Déchéance sociale pour de nombreuses familles, exode, immigration des jeunes, pertes de recettes pour la mairie, etc. La privatisation de l’Huilerie cotonnière du Mali, HUICOMA, a entraîné l’effondrement de l’économie de la région de Koulikoro et l’émergence de la pauvreté et de la misère. Selon des élus locaux, elle cause chaque mois un manque à gagner de plus de 60 millions de F CFA pour la commune urbaine de la localité. Dix ans après la privatisation, le tableau reste encore sombre pour les travailleurs compressés.
Koulikoro est une ville industrielle par excellence et ne dispose pas d’autres ressources économiques importantes. Son économie était essentiellement rattachée à l’unité industrielle de l’Huilerie cotonnière du Mali (HUICOMA). 10 ans après la privatisation de cette industrie qui a été suivie d’un arrêt de fonctionnement, l’économie de la capitale de la 2e région a été entièrement asphyxiée et la vie sociale effondrée.
Mme Touré Diogale dite Mama Cissé présidente du collectif des femmes de l’HUICOMA crie sa colère et interpelle le chef de l’Etat. « Ce n’est pas en fuyant ses responsabilités qu’on résout un problème. Cela fait plus de dix ans que la privatisation a eu lieu et que les travailleurs souffrent », décrie Mme Touré. « Quand il y a des problèmes de ce genre, il doit s’impliquer. Il nous a promis qu’il fera tout. Mais il se peut que ceux qu’on a chargé pour l’exécution que le travail n’a pas été bien fait, qu’ils reconnaissent et qu’on ouvre le débat avec l’UNTM (Union Nationale des Travailleurs du Mali », ajoute la présidente du collectif des femmes de l’HUICOMA.

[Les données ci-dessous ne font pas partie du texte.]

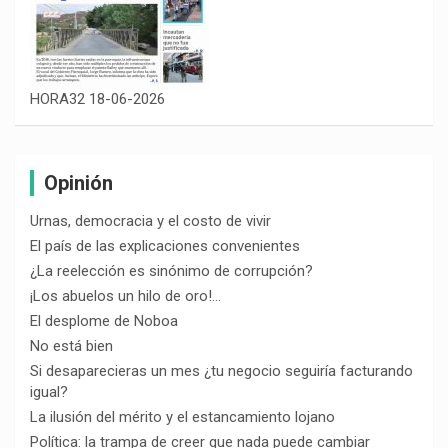
HORA32 18-06-2026
Opinión
Urnas, democracia y el costo de vivir
El país de las explicaciones convenientes
¿La reelección es sinónimo de corrupción?
¡Los abuelos un hilo de oro!…
El desplome de Noboa
No está bien
Si desaparecieras un mes ¿tu negocio seguiría facturando
igual?
La ilusión del mérito y el estancamiento lojano
Política: la trampa de creer que nada puede cambiar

Pour la société civile c’est le non respect des engagements du gouvernement par rapport à la mise en place d’un plan sociale issu du licenciement des travailleurs qui a entraîné cette situation dégradante.
« Sur la vie socio-économique, quelle misère n’ont pas subi les ex-travailleurs », constate Oumar Dia, commerçant à Koulikoro. « Premièrement, leurs revenus ont baissé, deuxièmement, la majeure partie des leaders ont été emprisonnés au vu et au su de tout le monde, parce que Tomota (le repreneur de l’usine) était intouchable faisait ce qu’il veut », explique Oumar Dia. Avant de témoigner que l’Etat avait promis en son temps le plan social. « Je me rappelle lors de la pose de la première pierre Saramory Diabaté. C’est le président ATT qui était au pouvoir en ce moment), qui a expressément clarifié aux gens que maximum c’est 17 mois le plan social sera effectif », rappelle le commerçant.
La fermeture de cette usine a eu des nombreuses conséquences sociales et économiques. Pour des élus de la localité c’est la mairie qui a souffert en premier lieu des conséquences de la fermeture de l’HUICOMA avec des effets dévastateurs sur les recettes et la masse salariale de ses travailleurs. Elle a également provoqué l’immigration de la population. Le maire demande à l’Etat de prendre ses responsabilités face certains engagements. Selon Eli Diarra, la fermeture de l’HUICOMA a fortement impacté les recettes de la collectivité. « La mairie avait une patente de plus de 60 millions par an que l’HUICOMA payait. Donc c’est tout cet apport, plus la masse salariale, la consommation des gens dans la ville, etc. ça faisait tourner l’économie de la ville. Imaginez une manne financière de 90 millions qui était injectée dans l’économie locale, soit partie… », déplore le maire de Koulikoro, pour qui l’impact n’a été que catastrophique. « L’HUICOMA seule employait plus de 600 personnes de la population de Koulikoro. Sur le plan social, il y a eu beaucoup de mariages qui ont été mis en cause, beaucoup de divorces, beaucoup d’exode, d’immigration (des jeunes sont partis). C’était aussi le commerce autour de l’HUICOMA, tout cela est parti dans l’eau », regrette Eli Diarra, mairie de Koulikoro.
Selon la présidente du collectif des femmes de l’HUICOAMA, les négociations sont actuellement en cours au niveau de la présidence de la république pour trouver une solution définitive à la crise.
La privatisation de l’HUICOMA fait suite à une vague de privatisations des entreprises et sociétés publiques maliennes depuis l’indépendance. Pour certains économistes, les privatisations au Mali ont eu des « conséquences irréversibles » sur l’économie du pays. Selon eux, l’État à travers ses différentes institutions, devrait évaluer les dégâts et proposer une solution alternative afin de relancer l’économie au niveau de tous les secteurs touchés.